Le gouvernement congolais veut renforcer le contrôle des travaux publics et améliorer la qualité des infrastructures construites dans le pays. La Première ministre Judith Suminwa Tuluka a lancé, le 26 mai 2026 à Kinshasa, l’atelier consacré à l’élaboration des normes nationales de construction des infrastructures et travaux publics en République démocratique du Congo. Cette initiative vise à mettre en place des règles techniques communes pour les routes, les ponts, les bâtiments publics et d’autres infrastructures stratégiques, dans un contexte marqué par des problèmes récurrents de malfaçons et de dégradation rapide des ouvrages.
Le gouvernement veut renforcer le contrôle des travaux publics
Selon la Primature, les futures normes devront être adaptées aux réalités géographiques, climatiques et urbaines de la RDC. Le gouvernement estime que l’absence de standards techniques harmonisés fragilise le suivi des chantiers publics et complique le contrôle de la qualité des matériaux utilisés dans plusieurs projets.
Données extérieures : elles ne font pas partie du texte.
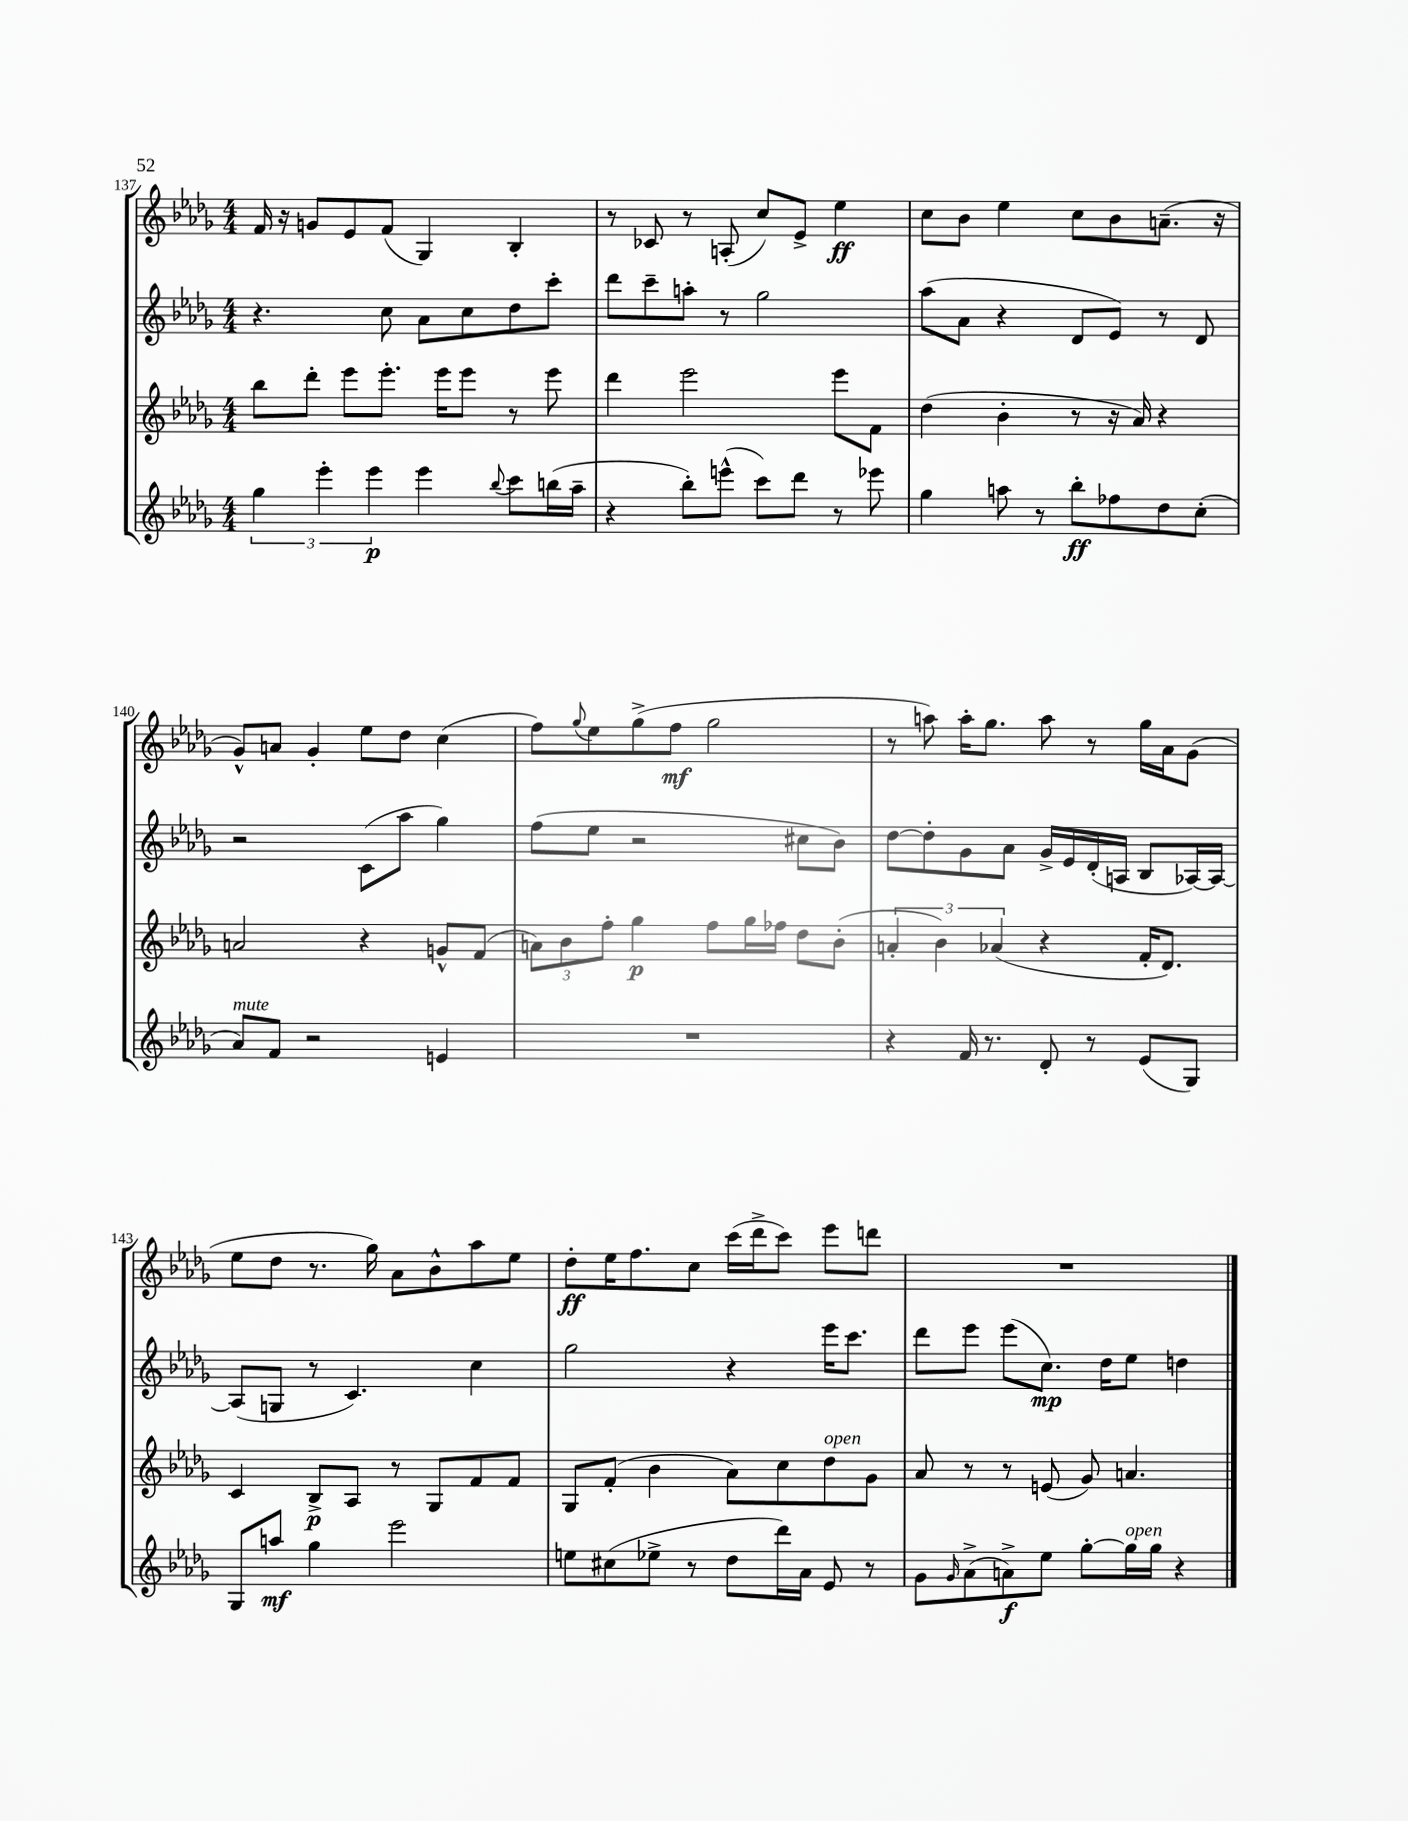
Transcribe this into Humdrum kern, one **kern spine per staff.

**kern	**dynam	**kern	**dynam	**kern	**dynam	**kern	**dynam
*part4	*part4	*part3	*part3	*part2	*part2	*part1	*part1
*staff4	*staff4	*staff3	*staff3	*staff2	*staff2	*staff1	*staff1
*clefG2	*	*clefG2	*	*clefG2	*	*clefG2	*
*k[b-e-a-d-g-]	*	*k[b-e-a-d-g-]	*	*k[b-e-a-d-g-]	*	*k[b-e-a-d-g-]	*
*M4/4	*	*M4/4	*	*M4/4	*	*M4/4	*
=137	=137	=137	=137	=137	=137	=137	=137
6gg-\	.	8bb-\L	.	4.r	.	16f/	.
.	.	.	.	.	.	16r	.
.	.	8ddd-'\J	.	.	.	8gn/L	.
6eee-'\	.	.	.	.	.	.	.
.	.	8eee-\L	.	.	.	8e-/	.
6eee-\	p	.	.	.	.	.	.
.	.	8.eee-'\J	.	8cc\	.	(8f/J	.
4eee-\	.	.	.	8a-\L	.	4G-/)	.
.	.	16eee-\KL	.	.	.	.	.
.	.	8eee-\J	.	8cc\	.	.	.
8qqbb-/	.	.	.	.	.	.	.
8ccc\L	.	8r	.	8dd-\	.	4B-'/	.
(16bbn\L	.	8eee-\	.	8ccc'\J	.	.	.
16aa-~\JJ	.	.	.	.	.	.	.
=138	=138	=138	=138	=138	=138	=138	=138
4r	.	4ddd-\	.	8ddd-\L	.	8r	.
.	.	.	.	8ccc~\	.	8c-X/	.
8bb-'\L)	.	2eee-\	.	8aan'\J	.	8r	.
(8eeen^^\J	.	.	.	8r	.	(8An'/	.
8ccc\L)	.	.	.	2gg-\	.	8cc/L)	.
8ddd-\J	.	.	.	.	.	8e-^/J	.
8r	.	8eee-\L	.	.	.	4ee-\	ff
8eee-X\	.	8f\J	.	.	.	.	.
=139	=139	=139	=139	=139	=139	=139	=139
4gg-\	.	(4dd-\	.	(8aa-\L	.	8cc\L	.
.	.	.	.	8a-\J	.	8b-\J	.
8aan\	.	4b-'\	.	4r	.	4ee-\	.
8r	.	.	.	.	.	.	.
8bb-'\L	ff	8r	.	8d-/L	.	8cc\L	.
8ff-X\	.	16r	.	8e-/J)	.	8b-\	.
.	.	16a-/)	.	.	.	.	.
8dd-\	.	4r	.	8r	.	(8.an~\J	.
(8cc'\J	.	.	.	8d-/	.	.	.
.	.	.	.	.	.	16r	.
!!LO:LB:g=z
=140	=140	=140	=140	=140	=140	=140	=140
!LO:TX:a:i:t=mute	!	!	!	!	!	!	!
8a-/L)	.	2an/	.	2r	.	8g-^^/L)	.
8f/J	.	.	.	.	.	8an/J	.
2r	.	.	.	.	.	4g-'/	.
.	.	4r	.	(8c\L	.	8ee-\L	.
.	.	.	.	8aa-\J	.	8dd-\J	.
4en/	.	8gn^^/L	.	4gg-\)	.	(4cc\	.
.	.	(8f/J	.	.	.	.	.
=141	=141	=141	=141	=141	=141	=141	=141
1r	.	12an\L)	.	(8ff\L	.	8ff\L)	.
.	.	12b-\	.	.	.	.	.
.	.	.	.	.	.	8qqgg-/	.
.	.	.	.	8ee-\J	.	8ee-\	.
.	.	12ff'\J	.	.	.	.	.
.	.	4gg-\	p	2r	.	(8gg-^\	.
.	.	.	.	.	.	8ff\J	mf
.	.	8ff\L	.	.	.	2gg-\	.
.	.	16gg-\L	.	.	.	.	.
.	.	16ff-X\JJ	.	.	.	.	.
.	.	8dd-\L	.	8cc#X\L	.	.	.
.	.	(8b-'\J	.	8b-\J)	.	.	.
=142	=142	=142	=142	=142	=142	=142	=142
4r	.	6an'/	.	[8dd-\L	.	8r	.
.	.	.	.	8dd-'\]	.	8aan\)	.
.	.	6b-\)	.	.	.	.	.
16f/	.	.	.	8g-\	.	16aa'\KL	.
8.r	.	.	.	.	.	8.gg-\J	.
.	.	(6a-X/	.	.	.	.	.
.	.	.	.	8a-\J	.	.	.
8d-'/	.	4r	.	16g-^/LL	.	8aa\	.
.	.	.	.	16e-/	.	.	.
8r	.	.	.	(16d-'/	.	8r	.
.	.	.	.	16An/JJ	.	.	.
(8e-/L	.	16f'/KL	.	8B-/L	.	16gg-\LL	.
.	.	8.d-/J)	.	.	.	16a-\J	.
8G-/J)	.	.	.	[16A-X/L)	.	(8g-\J	.
.	.	.	.	16A-/JJ_	.	.	.
!!LO:LB:g=z
=143	=143	=143	=143	=143	=143	=143	=143
8G-/L	.	4c/	.	(8A-/L]	.	8ee-\L	.
8aan/J	mf	.	.	8Gn/J	.	8dd-\J	.
4gg-\	.	8B-^/L	p	8r	.	8.r	.
.	.	8A-/J	.	4.c/)	.	.	.
.	.	.	.	.	.	16gg-\)	.
2eee-\	.	8r	.	.	.	8a-\L	.
.	.	8G-/L	.	.	.	8b-^^\	.
.	.	8f/	.	4cc\	.	8aa-\	.
.	.	8f/J	.	.	.	8ee-\J	.
=144	=144	=144	=144	=144	=144	=144	=144
8een\L	.	8G-/L	.	2gg-\	.	8dd-'\L	ff
(8cc#X\	.	(8f'/J	.	.	.	16ee-\K	.
.	.	.	.	.	.	8.ff\	.
8ee-X^\J	.	4b-\	.	.	.	.	.
8r	.	.	.	.	.	8cc\J	.
8dd-\L	.	8a-\L)	.	4r	.	(16ccc\LL	.
.	.	.	.	.	.	16ddd-^\J	.
16ddd-\L)	.	8cc\	.	.	.	8ccc\J)	.
16a-\JJ	.	.	.	.	.	.	.
!	!	!LO:TX:a:i:t=open	!	!	!	!	!
8e-/	.	8dd-\	.	16eee-\KL	.	8eee-\L	.
.	.	.	.	8.ccc\J	.	.	.
8r	.	8g-\J	.	.	.	8dddn\J	.
=145	=145	=145	=145	=145	=145	=145	=145
8g-\L	.	8a-/	.	8ddd-\L	.	1r	.
16qqg-/	.	.	.	.	.	.	.
(8a-^\	.	8r	.	8eee-\J	.	.	.
8an^\)	f	8r	.	(8eee-\L	.	.	.
8ee-\J	.	(8en/	.	8.cc\J)	mp	.	.
[8gg-'\L	.	8g-/)	.	.	.	.	.
.	.	.	.	16dd-\KL	.	.	.
!LO:TX:a:i:t=open	!	!	!	!	!	!	!
16gg-\L]	.	4.an/	.	8ee-\J	.	.	.
16gg-\JJ	.	.	.	.	.	.	.
4r	.	.	.	4ddn\	.	.	.
==	==	==	==	==	==	==	==
*-	*-	*-	*-	*-	*-	*-	*-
Ces dernières années, certaines infrastructures ont nécessité des travaux de réhabilitation peu de temps après leur construction, entraînant des coûts supplémentaires pour l’État et des retards dans l’exploitation des ouvrages.
Pour conduire ce chantier, les autorités ont mobilisé des ingénieurs, architectes, experts techniques et partenaires spécialisés au sein de huit sous-commissions chargées de préparer les futures normes nationales. Lors de son intervention, Judith Suminwa a insisté sur la nécessité de construire des infrastructures reposant sur des bases techniques solides afin de limiter les défauts de construction et de mieux protéger les investissements publics. Le gouvernement considère aussi cette réforme comme un moyen de renforcer la souveraineté technique du pays en réduisant la dépendance à des référentiels étrangers utilisés dans certains projets.
Cette initiative intervient alors que la RDC accélère plusieurs programmes d’infrastructures, notamment les rocades de Kinshasa, les corridors routiers, les projets énergétiques ainsi que des infrastructures minières et logistiques. Pour plusieurs analystes, la réussite de cette réforme dépendra surtout de la capacité des institutions à faire appliquer les futures normes, à renforcer les mécanismes de contrôle technique et à améliorer la gouvernance des marchés publics.